CHP gerçekten Kılıçdaroğlu eliyle iflasa sürükleniyor. Her ne kadar kendileri CHP’nin kurumsal bütün yapılarını fesh ederek “yeni bir yapılanmaya gidiyorum” dese de siz siz olun Kılıçdaroğlu’na zerre kadar inanmayın.
İşte buyurun buradan yakın.
Akıl aynı akıl. Süratle CHP’nin kurucu değerlerine dönüp memleketi kaostan çıkaracağını açıklamak yerine tutmuş şu beyanatı verdirmiş.
“Cumhuriyetin kuruluşunda temel bir rol oynamış olan CHP, bugünkü Türkiye koşullarında kritik alanlarda öncülük yapmasını sağlayacak yeni bir program hazırlamak ihtiyacı ile karşı karşıyadır” ifadeleri kullanıldı. Bunun yanı sıra üyelerin “katılımcı bir programın” hazırlanması amacıyla görüşleri istendi.
Yahu sizin bu kritik alanlar dediğiniz alan sakın HDP’nin isteklerine, dinci kesimin anti laik isteklerine, veya ne kadar neoliberal varsa onların isteklerine cevaz veren bir program hazırlamak olmasın?
Yazık yazık.
Koca Atatürk’ün kurduğu partinin düştüğü hallere bakın hele.
Bu da ne şimdi? Olacak iş mi?
 
Diyanet İşler Başkanlığı neyin peşinde?
“Çalışanlarımızın ve öğrenci kardeşlerimizin en önemli farz ibadetlerinden birisi olan cuma namazını eda edebilmelerine yardımcı olalım. İş yerlerimizdeki mesai saatlerini, okullarımızdaki ders programlarını cuma namazının vaktine göre düzenleyelim”
Bu da demek oluyor ki memleket din adamlarımızın isteğine göre mesai yapacak. Ama Cuma namazında bu hutbeyi okuyan hoca en sonunda da “bu işin vebali vardır” deyi verdi.
Laik devlet düzeninde bu isteklerde neyin nesi?
Bu da ne şimdi? Olacak iş mi?
 
Disney+ ittir edin gitsin..
Dijital yayın platformu  ABD’deki Ermeni lobisinin baskısıyla Aras Bulut İynemli'nin başrolünde yer aldığı 'Atatürk' dizisini yayınlamama kararı aldığı ortaya çıkması memleketimizde büyük bir tepkiyle karşılaştı. Hele de AKP’nin çiçeği burnundaki Hulki Cevizoğlu hönk hönk bağırıp duruyordu. Disney+ya laf söylemekten çok muhalefet kanadında bulunan kişilere ve sanatçılara laf yetiştirmeye çalışıyordu. Efendim Şahan ve Tarkan neredeymiş falan.

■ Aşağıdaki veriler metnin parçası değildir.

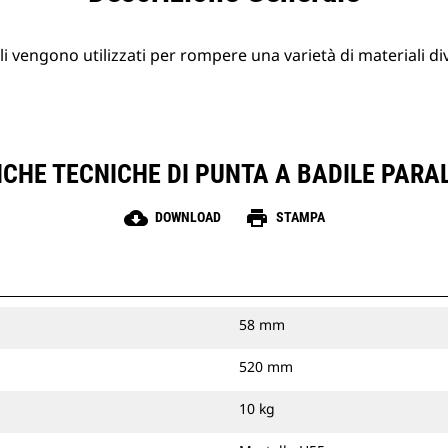
li vengono utilizzati per rompere una varietà di materiali div
CHE TECNICHE DI PUNTA A BADILE PARA
cloud_download
print
DOWNLOAD
STAMPA
58 mm
520 mm
10 kg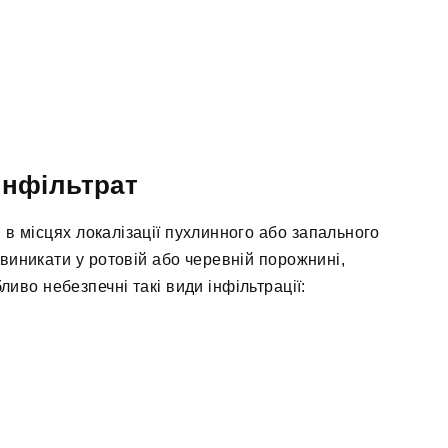
інфільтрат
 в місцях локалізації пухлинного або запального
виникати у ротовій або черевній порожнині,
иво небезпечні такі види інфільтрації: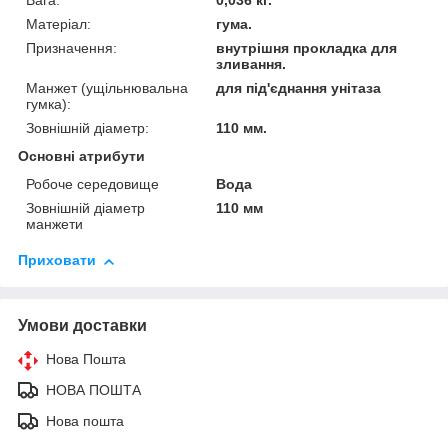
Вага:
0,036 кг.
Матеріал:
гума.
Призначення:
внутрішня прокладка для
зливання.
Манжет (ущільнювальна
для під'єднання унітаза
гумка):
Зовнішній діаметр:
110 мм.
Основні атрибути
Робоче середовище
Вода
Зовнішній діаметр
110 мм
манжети
Приховати
Умови доставки
Нова Пошта
НОВА ПОШТА
Нова пошта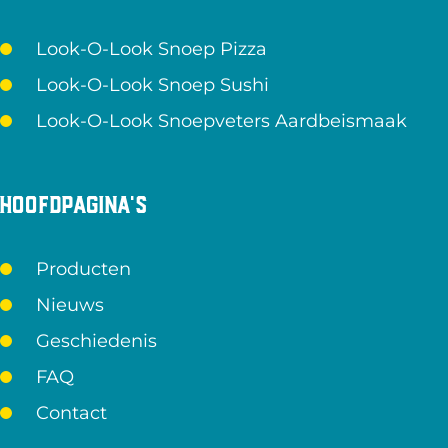
Look-O-Look Snoep Pizza
Look-O-Look Snoep Sushi
Look-O-Look Snoepveters Aardbeismaak
Hoofdpagina's
Producten
Nieuws
Geschiedenis
FAQ
Contact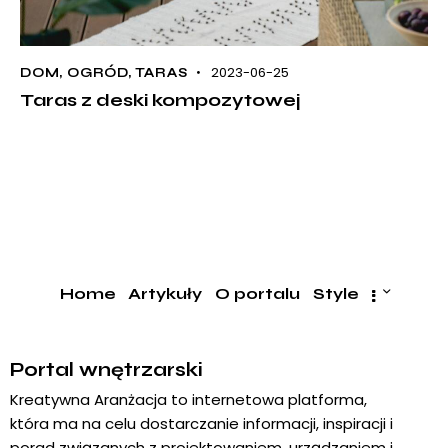
2023-06-25
DOM
,
OGRÓD
,
TARAS
Taras z deski kompozytowej
Home
Artykuły
O portalu
Style
Portal wnętrzarski
Kreatywna Aranżacja to internetowa platforma,
która ma na celu dostarczanie informacji, inspiracji i
porad związanych z projektowaniem, urządzaniem i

AKP Milletvekili olan Hulki Cevizoğlu iç mesele ile dış meseleleri birbirine karıştırıyor. Eleştirdiği sanatçılar gerçek anlamada Atatürkçüdür. Ama anladığım kadarıyla Sinan Oğan’laşarak AKP’li olma mahcubiyete kapılan Hulki Cevizoğlu, zeytin yağı gibi bulanık Türkiye suyunda, suyun üstüne çıkmaya çalışmaktadır.

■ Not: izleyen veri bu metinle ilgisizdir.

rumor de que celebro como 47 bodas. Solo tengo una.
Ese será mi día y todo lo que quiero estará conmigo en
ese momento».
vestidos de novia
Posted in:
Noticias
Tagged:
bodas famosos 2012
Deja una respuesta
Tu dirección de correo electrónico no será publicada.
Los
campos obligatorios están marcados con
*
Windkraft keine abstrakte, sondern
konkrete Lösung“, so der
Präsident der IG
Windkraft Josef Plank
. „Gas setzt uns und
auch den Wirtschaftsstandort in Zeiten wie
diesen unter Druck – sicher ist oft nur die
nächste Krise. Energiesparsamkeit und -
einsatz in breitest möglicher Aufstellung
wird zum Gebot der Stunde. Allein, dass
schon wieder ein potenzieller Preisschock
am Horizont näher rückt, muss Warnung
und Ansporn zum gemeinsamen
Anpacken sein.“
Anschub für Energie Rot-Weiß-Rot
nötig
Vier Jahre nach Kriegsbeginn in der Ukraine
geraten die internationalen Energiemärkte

Bir zamanların Hulki Cevizoğlu.
Nereden nereye?
Bu da ne şimdi? Olacak iş mi?
 
İYİ Haber
Artvin Yusufeli Barajında su seviyesinin tamamlanmasına 4 metre kalmış. Sonrasında elektrik üretilmeye başlayacak olan Yusufeli Barajı’ndan  yılda 1.8-1.9 milyar kilovatsaat elektrik üretilecek ve 2.5 milyon haneye evine elektrik sağlayacak.